Затопали, забегали мнихи, забили досками окошко и все щели, да ещё и глиной обмазали, а кто-то в продух тлеющую тряпку вкинул, да и опять заткнул продух. Но не так-то просто было заставить задохнуться протопопа, бывало и прежде в Даурах устраивали ему угарные дни, да всё жив. И теперь, сколь позволяли цепи, сполз на земляной пол, внизу-то не так было дымно. День томили, хихикали, клацали кресалами, видимо, раскуривали трубки:
— И мы подымим, отец Никодим, чё он один-то знай сидит-покуриват!
— Эй, како тебе тамо в норе той, сусляк, не задохси?!
Да вдруг гомон притих под грозными окриками, а там и доски, визжа гвоздями, слетели с окошка и двери.
— Раззявливай притвор, живо! — требовал знакомый голос. — Ежели с батюшкой беда, изрублю вас в говёшки козьи, отцы духовные да дела греховные!

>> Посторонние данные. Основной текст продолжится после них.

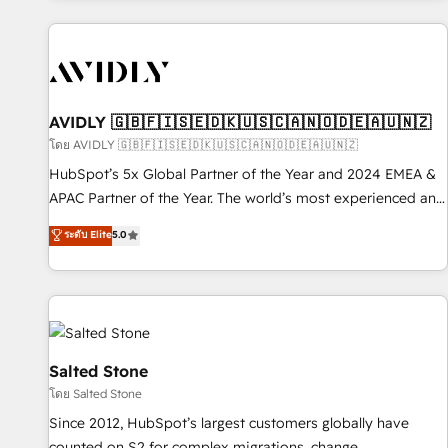
Scale with less headcount ...by using HubSpot's full
capabilities. 🤓 What do you get? 🤓 Our client's are too
busy to learn the ins-and-outs of HubSpot. We give you a
Personal Consultant + Tech Team to handle the heavy lifting
of mapping out AND building your ideal system. + Get best
AVIDLY 🇬🇧🇫🇮🇸🇪🇩🇰🇺🇸🇨🇦🇳🇴🇩🇪🇦🇺🇳🇿
practices and 'don't know what you don't know'
โดย AVIDLY 🇬🇧🇫🇮🇸🇪🇩🇰🇺🇸🇨🇦🇳🇴🇩🇪🇦🇺🇳🇿
recommendations to maximize conversions! OTF is an Elite
HubSpot’s 5x Global Partner of the Year and 2024 EMEA &
Partner (top 1% of 6,500+ Partners) and was named 2023
APAC Partner of the Year. The world’s most experienced and
HubSpot Partner of the Year 💥 Trusted by 2,500+
fully accredited HubSpot Solutions Partner. 🚀 With 2,750+
ระดับ Elite
5.0
companies to help them scale and close more business, by
HubSpot projects delivered and 370+ specialists across
using HubSpot (the right way). ⭐️ Here's more info:
EMEA, APAC and NAM, we de-risk complex CRM
www.onthefuze.com/hubspot-admin Contact us to learn
programmes and accelerate ROI across every HubSpot
more!
Hub. 🧭 From multi-region migrations to AI-powered
automation, we turn complexity into clarity, human at global
scale. 🏆 HubSpot’s CEO called us “the partner of the
Salted Stone
future.” Others agree it is proof of trust built through
โดย Salted Stone
measurable impact.
Since 2012, HubSpot’s largest customers globally have
counted on S2 for complex migrations, change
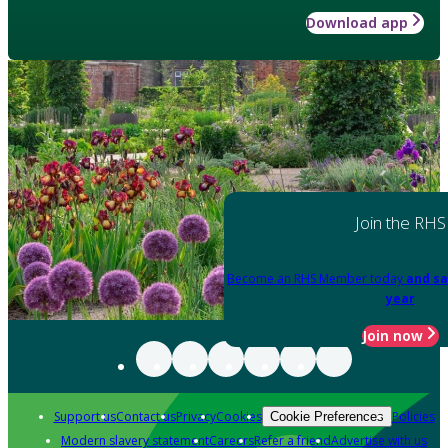
Download app
Join the RHS
Become an RHS Member today
and sa
year
Join now
Support us
Contact us
Privacy
Cookies
Policies
Cookie Preferences
Modern slavery statement
Careers
Refer a friend
Advertise with us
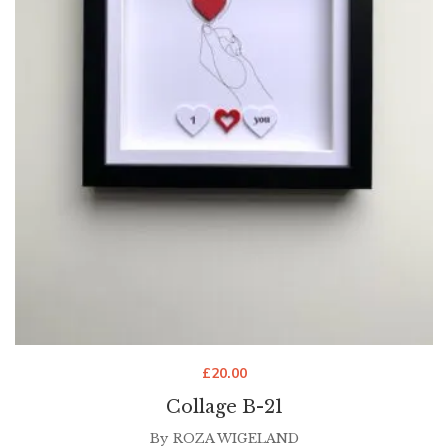
£
20.00
Collage B-21
By
ROZA WIGELAND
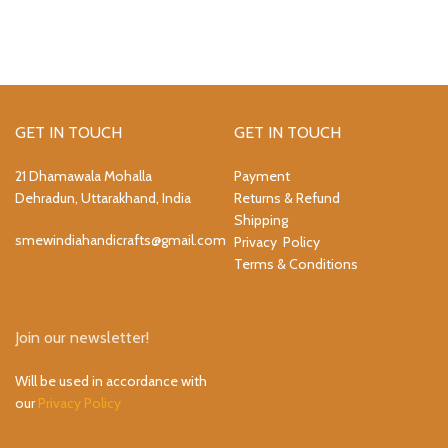
GET IN TOUCH
GET IN TOUCH
21 Dhamawala Mohalla
Payment
Dehradun, Uttarakhand, India
Returns & Refund
Shipping
smewindiahandicrafts@gmail.com
Privacy Policy
Terms & Conditions
Join our newsletter!
Will be used in accordance with
our
Privacy Policy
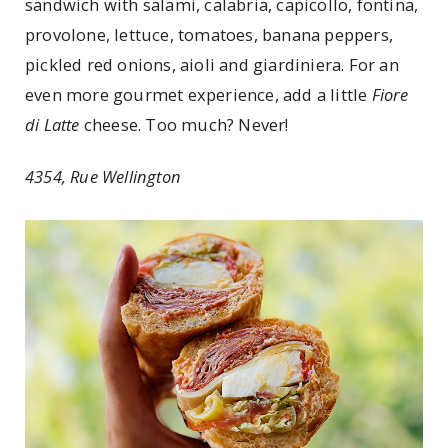
sandwich with salami, calabria, capicollo, fontina,
provolone, lettuce, tomatoes, banana peppers,
pickled red onions, aioli and giardiniera. For an
even more gourmet experience, add a little
Fiore
di Latte
cheese. Too much? Never!
4354, Rue Wellington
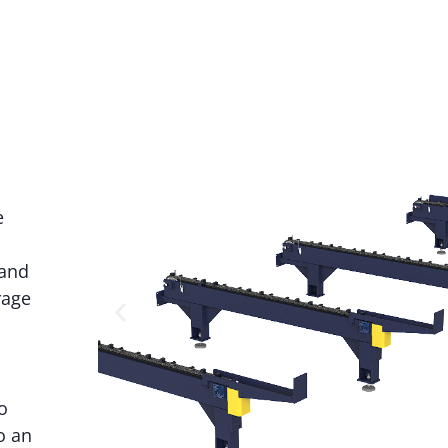
e
 and
rage
o
o an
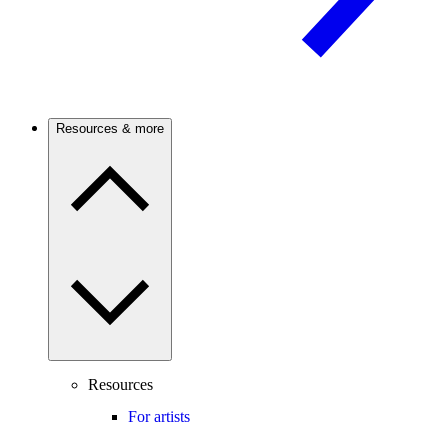
Resources & more
Resources
For artists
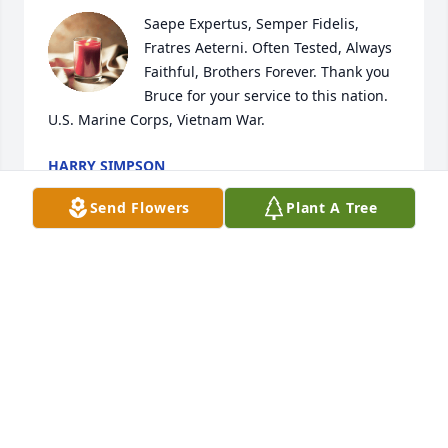
Saepe Expertus, Semper Fidelis, 
Fratres Aeterni. Often Tested, Always 
Faithful, Brothers Forever. Thank you 
Bruce for your service to this nation. 
U.S. Marine Corps, Vietnam War.
HARRY SIMPSON
Jan 16, 2024
Send Flowers
Plant A Tree
Bruce was a classmate of mine at Pacific Lutheran 
Theological Seminary in Berkeley, CA. Condolences 
to you who grieve his death.
JOHN MAAS
Dec 21, 2021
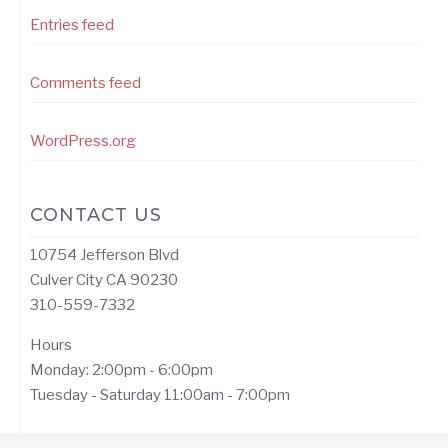
Entries feed
Comments feed
WordPress.org
CONTACT US
10754 Jefferson Blvd
Culver City CA 90230
310-559-7332
Hours
Monday: 2:00pm - 6:00pm
Tuesday - Saturday 11:00am - 7:00pm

Несть больше защитника вашего. Собор лишил Никона патриаршества, отныне он простой монах и сослан в Ферапонтов монастырь, а пастырем выбран Иоасаф Троице-Сергиевский. Разжуйте, что к чему, да живей открывай доски те!
Сорвали доски и распахнули дверь, а из каморы, как из жерла пушечного, выкатился клуб смрадного дыма. На выходе из двери зачихали, заотплёвывались, а над протопопом склонился и помог подняться и сесть на скамью друг давний, Верхотурский воевода Иван Богданович Камынин. Махали рукавами и подолами балахонов чернецы — гнали вон из темницы горький дух, а едва стало возможно дышать и не плющить глаза от дымной еди, воевода, поддавая под зад, выпинал иноков вон.
— По чьему указу над протопопом казнь чините? — дознавался Камынин. — О его здравии государь печётся, а вы каво деете? Отвечать мне! Где игумен? Я вкладчик вашего монастыря, так-то, трутни чёрные, чтите за прокорм меня, благодетеля? Сюды Парфения!
— Несть его в обители, боярин, — ответил ключарь Никодим, охая и прикрывая синяк под глазом ладошкой.
— Да вы тут, гляжу, табаку перепилися! С какой радости? Ну-ка сними ошейник с пророка, ты, собака, — бушевал воевода, тыча в Никодима нагайкой. — Накажет тя Господь, убивца!
Келарь снял ошейник, но цепи на ногах оставил, да и не приказывал их отомкнуть горячий Иван Богданович, знал, тут надобна царская воля. Просидел в каморе с протопопом до вечера, многое порассказал о московских делах, передал узелок, присланный Федосьей Морозовой, своих дал несколько денег и уехал, нагрозив насельникам, что поведует государю, как мимо его высочайшей воли казнь над протопопом самосудно учинили. Тронул стременами вороного да по пути в створе ворот ожёг мнихов справа и слева нагайкой.
— Честь царёва суд любит! — крикнул, гикнул и вылетел из ворот монастырских.